Share This Article
This is something I learned after watching this video: When a substance is in equilibrium with itself, it can also be said that energy is a form of random movement. This is especially true when that energy is moving from a positive to a negative. This is similar to the law of conservation of energy. The second law of thermodynamics says that the entropy of a system will always increase.
This may be the most important law in physics. It states that if a substance is in equilibrium (meaning that its energy is the same for every possible configuration of its particles), then it can’t have a negative entropy (meaning that it can’t have more entropy than it has). This is a big deal because entropy is how much information you have about your surroundings. The amount of entropy you have depends on the combination of your surroundings combined with each of your components.
Well, one could argue that we already have entropy, so the laws of physics are about entropy. But if we take entropy and add it to the number of particles, all we do is get the equation of state for the universe of all possible states. And it doesn’t matter what combination of the number of particles you have or the combination of your components. You can have 1, 2, 3, 4, or 5 particles that get the same entropy.
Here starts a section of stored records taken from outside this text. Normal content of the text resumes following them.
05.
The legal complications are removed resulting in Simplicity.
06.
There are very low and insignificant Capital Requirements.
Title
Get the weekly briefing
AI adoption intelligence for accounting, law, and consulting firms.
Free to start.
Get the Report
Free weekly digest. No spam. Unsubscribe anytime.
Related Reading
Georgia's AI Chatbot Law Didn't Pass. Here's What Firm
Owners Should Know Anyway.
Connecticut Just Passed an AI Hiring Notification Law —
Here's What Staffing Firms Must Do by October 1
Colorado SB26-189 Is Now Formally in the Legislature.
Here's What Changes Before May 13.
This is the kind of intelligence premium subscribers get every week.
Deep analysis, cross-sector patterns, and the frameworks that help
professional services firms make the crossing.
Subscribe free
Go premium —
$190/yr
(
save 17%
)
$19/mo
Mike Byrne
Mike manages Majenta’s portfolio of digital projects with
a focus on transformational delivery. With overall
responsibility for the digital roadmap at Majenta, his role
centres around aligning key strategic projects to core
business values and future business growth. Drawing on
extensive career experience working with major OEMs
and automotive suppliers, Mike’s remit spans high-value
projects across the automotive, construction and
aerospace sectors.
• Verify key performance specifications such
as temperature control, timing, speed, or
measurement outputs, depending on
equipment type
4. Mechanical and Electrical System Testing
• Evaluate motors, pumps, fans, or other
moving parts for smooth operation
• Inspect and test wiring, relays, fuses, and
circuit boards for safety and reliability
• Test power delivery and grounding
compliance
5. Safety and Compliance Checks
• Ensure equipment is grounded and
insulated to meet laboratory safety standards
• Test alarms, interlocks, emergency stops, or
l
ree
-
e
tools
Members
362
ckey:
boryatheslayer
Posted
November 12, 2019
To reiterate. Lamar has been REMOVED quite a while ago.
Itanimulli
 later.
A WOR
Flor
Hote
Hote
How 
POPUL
And if you’re still not convinced, you can compare the entropy of your components to that of the components of the universe. The entropy of your components is a function of the entropy that the universe has. If the entropy of your components is greater/smaller, then the entropy of the universe is greater/smaller.
This means that if you have a substance that has greater entropy, the substance has a greater entropy than the universe. This is the first law of thermodynamics.
This law is true because entropy is the measure of disorder in a system. The universe, in the sense of the first law, is a system in which atoms and electrons and photons and quarks are all moving around and interacting with each other. If you look up the first law in the dictionary, youll find it talks about “the tendency for physical systems to minimize their disorder and maximize their order.
This law, called the first law of thermodynamics, is extremely important, because it tells us that the universe is a system in which entropy is greater than the universe itself. In other words, the universe is a system in which disorder is greater than the order that exists within it. When you look up the first law in the dictionary, you’ll find that it talks about the tendency of a system to have a higher entropy than the universe itself.
As a young kid I had a book that said that entropy was the same thing as disorder. Like the old saying goes, entropy is “the measure of randomness”; disorder is “the measure of order”.
I remember reading that book when I was a kid, and my thinking was, “So what, I can go around in my room and read without looking at the book?’ And then I found out that a lot of books had random pages and I couldn’t have read that then. It’s like I’m using the same words to define two different things.
There is a mathematical formula for the entropy of a random arrangement of objects that has the same meaning as the definition of entropy in the physical world. If you have a random arrangement of objects that you have never seen, then you know how many ways the objects can be arranged.